Have you ever seen something that’s so fascinating you’re sure there has to be some kind of practical application for it, but you just can’t figure out what? That’s how we feel when watching tiny ball bearings assemble themselves into alien-like structures under the influence of high voltage in the latest Plasma Channel video from [Jay Bowles].
Now to be clear, [Jay] isn’t trying to take credit for the idea. He explains that researchers at Stanford University first documented the phenomenon back in 2015, and that his goal was to recreate their initial results as a baseline and go from there. The process is pretty simple: put small metal ball bearings into a tray of oil, apply high voltage, and watch them self-assemble into “wires” that branch out in search of the ground terminal like a plant’s roots looking for water. With the encouragement of his 500,000 volt Van de Graaff generator, the ball bearings leaped into action and created structures just like in the Stanford study.
With the basic pieces now in place, [Jay] starts to push the envelope. He experiments with various oils to see how their viscosity impacts the ball’s ability to assemble, finding that olive oil seems to be the ideal candidate (at least of those he’s tried so far). He also switches up the size and shape of the tray, to try and find how far the balls can realistically stretch out on their own.

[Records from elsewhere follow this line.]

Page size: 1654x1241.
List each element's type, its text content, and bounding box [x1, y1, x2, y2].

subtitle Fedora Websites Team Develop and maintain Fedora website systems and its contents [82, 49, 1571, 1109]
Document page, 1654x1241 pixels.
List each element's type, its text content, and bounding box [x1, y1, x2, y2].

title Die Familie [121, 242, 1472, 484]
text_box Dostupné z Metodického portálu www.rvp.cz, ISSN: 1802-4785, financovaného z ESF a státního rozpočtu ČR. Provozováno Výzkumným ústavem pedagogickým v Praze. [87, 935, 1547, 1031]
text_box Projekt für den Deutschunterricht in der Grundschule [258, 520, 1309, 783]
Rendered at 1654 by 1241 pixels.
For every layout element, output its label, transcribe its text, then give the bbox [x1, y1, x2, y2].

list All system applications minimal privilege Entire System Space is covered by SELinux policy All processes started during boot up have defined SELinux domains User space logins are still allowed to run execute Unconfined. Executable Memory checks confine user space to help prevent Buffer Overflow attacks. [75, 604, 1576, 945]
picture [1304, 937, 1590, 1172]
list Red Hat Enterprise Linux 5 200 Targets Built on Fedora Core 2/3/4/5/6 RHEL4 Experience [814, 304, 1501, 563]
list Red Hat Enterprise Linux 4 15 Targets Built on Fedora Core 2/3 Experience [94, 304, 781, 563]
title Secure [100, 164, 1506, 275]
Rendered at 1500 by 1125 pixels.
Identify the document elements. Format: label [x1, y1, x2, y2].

In the end we’re no closer to finding a practical application for this wild effect than the good folks at Stanford were back in 2015, but at least we got to watch the little fellows do their thing in glorious 4K and with the exceptional production value we’ve come to expect from Plasma Channel. That said, [Jay] does hint at his ongoing efforts to turn the structures into works of art by “freezing” them with clear resin, so keep your eyes out for that.